Former Planned Parenthood director Abby Johnson, the subject of a new feature film called Unplanned about her conversion to the pro-life cause, told the media not to be tempted “to give attention to vile protestors and vile signs defending the killing of the most innocent among us.”
“This is the story here,” she said, gesturing to the pro-life crowd. “It is cowardly to support death. It is courageous to support life.”
“Don’t pay attention to the 100 people over there, when you’ve got 20,000 in front of you,” she said.
“It’s time to stand up to the media who will try to silence us and take away your freedom of speech,” Johnson said.
Canadians are “the most polite people” she has ever met, Johnson said. “You’ve got to stop being so danged polite!”
“Children are being killed, dismembered in their mother’s wombs,” she said. “It’s time to stop cowering to the liberal media and the Liberal Parliament.”
”We need a radical conversion in Canada that is going to start in the churches,” she said.

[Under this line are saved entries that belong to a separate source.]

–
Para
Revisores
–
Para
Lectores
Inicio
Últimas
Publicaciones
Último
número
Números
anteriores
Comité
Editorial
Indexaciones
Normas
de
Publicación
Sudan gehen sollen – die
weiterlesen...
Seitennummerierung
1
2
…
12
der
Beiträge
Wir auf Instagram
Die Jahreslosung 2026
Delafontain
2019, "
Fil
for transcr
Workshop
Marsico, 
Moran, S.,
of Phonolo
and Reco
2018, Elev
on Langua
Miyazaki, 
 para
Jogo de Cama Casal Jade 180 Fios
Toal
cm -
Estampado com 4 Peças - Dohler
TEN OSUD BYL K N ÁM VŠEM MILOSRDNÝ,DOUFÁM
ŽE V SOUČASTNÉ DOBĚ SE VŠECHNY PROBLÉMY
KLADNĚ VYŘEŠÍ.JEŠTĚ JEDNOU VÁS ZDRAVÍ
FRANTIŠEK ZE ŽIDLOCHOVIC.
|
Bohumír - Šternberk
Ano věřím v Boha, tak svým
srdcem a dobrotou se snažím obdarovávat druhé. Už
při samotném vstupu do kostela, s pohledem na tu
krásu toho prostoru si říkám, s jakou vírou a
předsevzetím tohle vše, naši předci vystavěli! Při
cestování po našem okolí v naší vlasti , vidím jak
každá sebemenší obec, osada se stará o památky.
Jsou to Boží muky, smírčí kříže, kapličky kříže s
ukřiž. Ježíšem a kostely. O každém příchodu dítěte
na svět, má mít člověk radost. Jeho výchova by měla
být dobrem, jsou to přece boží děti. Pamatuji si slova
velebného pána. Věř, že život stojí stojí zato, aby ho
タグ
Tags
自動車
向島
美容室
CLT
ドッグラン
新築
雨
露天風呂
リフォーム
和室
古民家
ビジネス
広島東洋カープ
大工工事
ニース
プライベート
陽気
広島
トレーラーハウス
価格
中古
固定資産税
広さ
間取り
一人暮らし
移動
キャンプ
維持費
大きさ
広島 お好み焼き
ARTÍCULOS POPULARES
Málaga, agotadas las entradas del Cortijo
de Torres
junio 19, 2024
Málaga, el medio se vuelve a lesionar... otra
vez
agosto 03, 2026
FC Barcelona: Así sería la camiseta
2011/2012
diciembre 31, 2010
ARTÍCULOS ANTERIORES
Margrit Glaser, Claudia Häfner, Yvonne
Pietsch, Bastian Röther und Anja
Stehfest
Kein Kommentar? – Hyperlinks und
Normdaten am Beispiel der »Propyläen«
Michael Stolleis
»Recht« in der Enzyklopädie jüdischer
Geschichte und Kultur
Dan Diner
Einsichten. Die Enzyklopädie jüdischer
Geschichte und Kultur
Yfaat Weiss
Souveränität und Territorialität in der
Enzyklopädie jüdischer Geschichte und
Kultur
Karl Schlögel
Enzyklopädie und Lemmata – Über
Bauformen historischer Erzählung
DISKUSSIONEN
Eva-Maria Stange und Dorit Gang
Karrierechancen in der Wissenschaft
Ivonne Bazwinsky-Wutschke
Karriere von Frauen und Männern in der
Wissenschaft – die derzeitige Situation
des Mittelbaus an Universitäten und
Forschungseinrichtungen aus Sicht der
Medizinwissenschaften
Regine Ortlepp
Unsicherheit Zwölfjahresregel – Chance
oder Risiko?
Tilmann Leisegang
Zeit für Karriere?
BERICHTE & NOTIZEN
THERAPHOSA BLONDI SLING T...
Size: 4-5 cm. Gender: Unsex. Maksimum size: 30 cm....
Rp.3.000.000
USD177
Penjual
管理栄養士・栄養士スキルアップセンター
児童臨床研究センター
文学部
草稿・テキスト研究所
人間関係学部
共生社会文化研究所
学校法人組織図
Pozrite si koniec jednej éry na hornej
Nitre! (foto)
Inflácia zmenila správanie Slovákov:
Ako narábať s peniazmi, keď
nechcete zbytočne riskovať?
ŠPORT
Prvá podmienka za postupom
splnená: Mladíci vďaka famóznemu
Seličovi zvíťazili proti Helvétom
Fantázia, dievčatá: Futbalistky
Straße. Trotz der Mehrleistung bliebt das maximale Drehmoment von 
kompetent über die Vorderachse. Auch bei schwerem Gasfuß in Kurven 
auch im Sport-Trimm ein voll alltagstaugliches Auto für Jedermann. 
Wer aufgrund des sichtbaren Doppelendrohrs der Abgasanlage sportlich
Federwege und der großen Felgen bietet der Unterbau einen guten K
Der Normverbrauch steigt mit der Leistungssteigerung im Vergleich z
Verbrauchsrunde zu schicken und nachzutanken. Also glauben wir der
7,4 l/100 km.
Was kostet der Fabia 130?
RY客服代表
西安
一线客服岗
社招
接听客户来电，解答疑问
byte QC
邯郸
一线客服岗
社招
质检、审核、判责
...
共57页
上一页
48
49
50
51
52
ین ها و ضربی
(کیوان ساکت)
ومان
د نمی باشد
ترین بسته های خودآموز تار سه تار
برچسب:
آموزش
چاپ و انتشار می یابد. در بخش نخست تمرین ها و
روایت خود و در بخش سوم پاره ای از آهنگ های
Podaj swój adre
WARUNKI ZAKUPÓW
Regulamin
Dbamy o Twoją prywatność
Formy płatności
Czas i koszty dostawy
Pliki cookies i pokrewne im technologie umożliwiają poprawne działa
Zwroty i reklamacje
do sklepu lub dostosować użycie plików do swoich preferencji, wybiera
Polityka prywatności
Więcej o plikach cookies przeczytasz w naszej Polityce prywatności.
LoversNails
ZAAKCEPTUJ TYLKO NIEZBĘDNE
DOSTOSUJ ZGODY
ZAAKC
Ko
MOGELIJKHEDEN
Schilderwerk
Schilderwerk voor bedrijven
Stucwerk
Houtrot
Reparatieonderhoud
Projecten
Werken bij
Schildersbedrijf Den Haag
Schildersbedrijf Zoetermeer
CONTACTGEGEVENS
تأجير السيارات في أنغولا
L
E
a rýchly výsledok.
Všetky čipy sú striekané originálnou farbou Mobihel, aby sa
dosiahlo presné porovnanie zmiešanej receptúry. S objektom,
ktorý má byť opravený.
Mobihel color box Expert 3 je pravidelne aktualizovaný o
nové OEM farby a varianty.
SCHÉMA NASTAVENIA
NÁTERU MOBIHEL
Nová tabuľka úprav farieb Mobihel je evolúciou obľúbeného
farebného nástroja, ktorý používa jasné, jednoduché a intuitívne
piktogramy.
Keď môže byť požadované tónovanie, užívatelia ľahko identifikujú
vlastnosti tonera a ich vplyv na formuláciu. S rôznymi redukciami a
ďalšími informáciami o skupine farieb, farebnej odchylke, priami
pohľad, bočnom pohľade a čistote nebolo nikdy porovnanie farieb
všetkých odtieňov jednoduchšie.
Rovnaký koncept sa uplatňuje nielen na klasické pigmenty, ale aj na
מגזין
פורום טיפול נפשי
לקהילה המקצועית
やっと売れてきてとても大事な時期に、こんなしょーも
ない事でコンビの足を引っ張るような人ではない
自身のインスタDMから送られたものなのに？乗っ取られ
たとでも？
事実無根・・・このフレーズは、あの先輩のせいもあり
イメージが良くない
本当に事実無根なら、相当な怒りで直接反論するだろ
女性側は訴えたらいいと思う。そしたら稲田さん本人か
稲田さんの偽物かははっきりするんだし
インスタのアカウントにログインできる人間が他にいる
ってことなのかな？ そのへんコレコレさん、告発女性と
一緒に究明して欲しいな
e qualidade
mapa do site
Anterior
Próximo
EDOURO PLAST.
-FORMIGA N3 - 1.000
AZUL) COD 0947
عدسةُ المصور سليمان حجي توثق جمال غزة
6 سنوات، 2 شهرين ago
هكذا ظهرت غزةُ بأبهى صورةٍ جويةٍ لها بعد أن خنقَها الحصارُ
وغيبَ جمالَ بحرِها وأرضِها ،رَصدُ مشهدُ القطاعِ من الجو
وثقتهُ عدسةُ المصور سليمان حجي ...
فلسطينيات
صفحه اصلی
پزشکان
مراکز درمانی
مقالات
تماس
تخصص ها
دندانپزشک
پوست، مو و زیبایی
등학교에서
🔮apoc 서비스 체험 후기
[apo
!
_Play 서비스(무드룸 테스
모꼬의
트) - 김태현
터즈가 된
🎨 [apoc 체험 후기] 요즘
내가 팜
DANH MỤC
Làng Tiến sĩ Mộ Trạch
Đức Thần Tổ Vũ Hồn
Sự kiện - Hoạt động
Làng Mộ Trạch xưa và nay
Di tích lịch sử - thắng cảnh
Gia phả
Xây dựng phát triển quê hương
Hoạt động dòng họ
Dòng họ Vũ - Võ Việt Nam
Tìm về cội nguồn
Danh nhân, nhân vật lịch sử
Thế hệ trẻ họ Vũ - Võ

She asked the religious leaders present what they were going to do to make that happen.
“We are waiting for your voice from the pulpits,” Johnson said. “We are waiting for you to lead on this issue.”
Johnson said the scourge of abortion was not going to end in the halls of Parliament, but because people like those demonstrating say, “no more death; no more evil; not on our watch.”
“It is time to stand up; time to fight back; time to break free of the fear that binds us,” Johnson said.
About 15 present and former Members of Parliament on the Hill and at least one Senator.
“Every person has a set of beliefs that informs them where they came from, where they are going and who they are,” said Conservative MP David Anderson, speaking on behalf of the parliamentarians present. “Your beliefs tell you that life is precious and should only end in natural death.”
The pro-life cause includes standing
with women who choose to keep their babies; protecting freedom of conscience; supporting
palliative care and defunding money promoting abortion overseas, Anderson said,
noting the Maternal Health Initiative under the Harper government was a pro-life
initiative aimed at truly improving the health of women and children five and
“We are not called by conscience to condemn others, but to show a love that transcends us,” Anderson said.
He also mentioned his private members’ Bill C-418 defending conscience rights for health professionals that coming up for debate in the House of Commons later this month. It is meant to protect people from threats, intimidation and coercion, he said. Anderson, who is retiring from politics and will not run in the next election, said if his bill does not pass in this Parliament, other MPs will take it up in the next.